▼▼▼

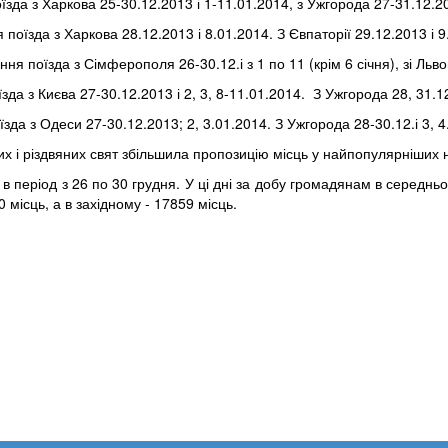
зда з Харкова 25-30.12.2013 і 1-11.01.2014, з Ужгорода 27-31.12.2013
поїзда з Харкова 28.12.2013 і 8.01.2014. З Євпаторії 29.12.2013 і 9
ня поїзда з Сімферополя 26-30.12.і з 1 по 11 (крім 6 січня), зі Львова
да з Києва 27-30.12.2013 і 2, 3, 8-11.01.2014. З Ужгорода 28, 31.12.
зда з Одеси 27-30.12.2013; 2, 3.01.2014. З Ужгорода 28-30.12.і 3, 4
их і різдвяних свят збільшила пропозицію місць у найпопулярніших
я в період з 26 по 30 грудня. У ці дні за добу громадянам в середнь
 місць, а в західному - 17859 місць.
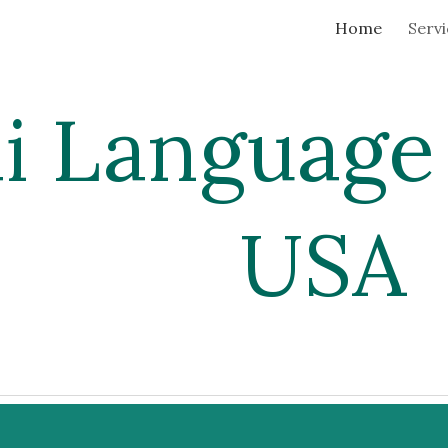
Home
Servi
ip to main content
Skip to navigat
i Language
USA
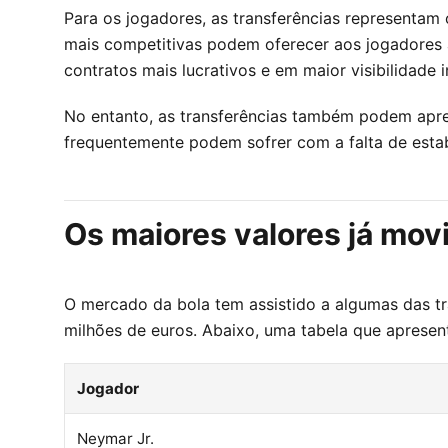
Para os jogadores, as transferências representam
mais competitivas podem oferecer aos jogadores 
contratos mais lucrativos e em maior visibilidade i
No entanto, as transferências também podem apre
frequentemente podem sofrer com a falta de esta
Os maiores valores já mo
O mercado da bola tem assistido a algumas das t
milhões de euros. Abaixo, uma tabela que apresent
Jogador
Neymar Jr.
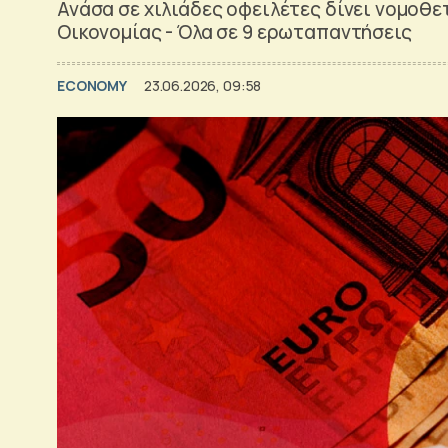
Ανάσα σε χιλιάδες οφειλέτες δίνει νομοθε
Οικονομίας - Όλα σε 9 ερωταπαντήσεις
ECONOMY
23.06.2026, 09:58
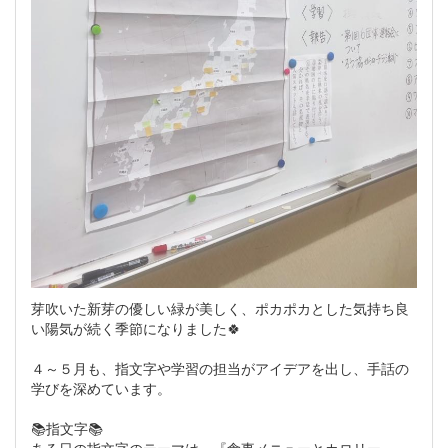
芽吹いた新芽の優しい緑が美しく、ポカポカとした気持ち良
い陽気が続く季節になりました🍀
４～５月も、指文字や学習の担当がアイデアを出し、手話の
学びを深めています。
📚指文字📚
ある日の指文字のテーマは、『食事メニューとカロリー』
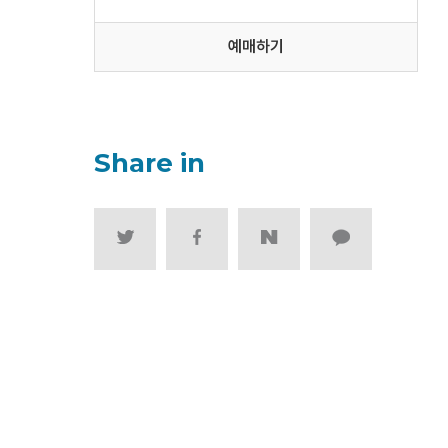
예매하기
Share in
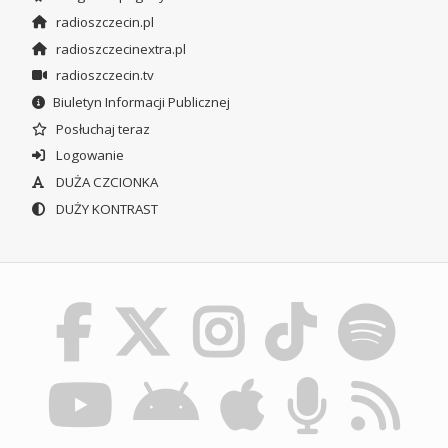
radioszczecin.pl
radioszczecinextra.pl
radioszczecin.tv
Biuletyn Informacji Publicznej
Posłuchaj teraz
Logowanie
DUŻA CZCIONKA
DUŻY KONTRAST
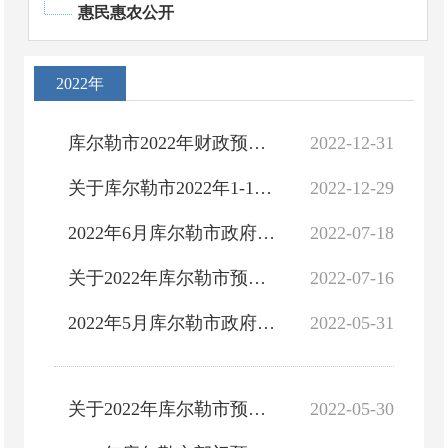
惠民惠农公开
2022年
库尔勒市2022年财政预算执行和2023年财政预算（草案）的报告
2022-12-31
关于库尔勒市2022年1-11月财政预算执行暨2022年调整财政预算（草案）的报告
2022-12-29
2022年6月库尔勒市政府债务预算调整情况说明
2022-07-18
关于2022年库尔勒市预算调整方案（草案）的报告
2022-07-16
2022年5月库尔勒市政府债务预算调整情况说明
2022-05-31
关于2022年库尔勒市预算调整方案（草案）的报告
2022-05-30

▲▲▲

**WORK INSTRUCTIONS**
Locate each line in the entries above that contains the string "podem" and copy those lines out. Letter case counts.

**ANSWER TO THIS TASK**
mais competitivas podem oferecer aos jogadores 
No entanto, as transferências também podem apre
frequentemente podem sofrer com a falta de esta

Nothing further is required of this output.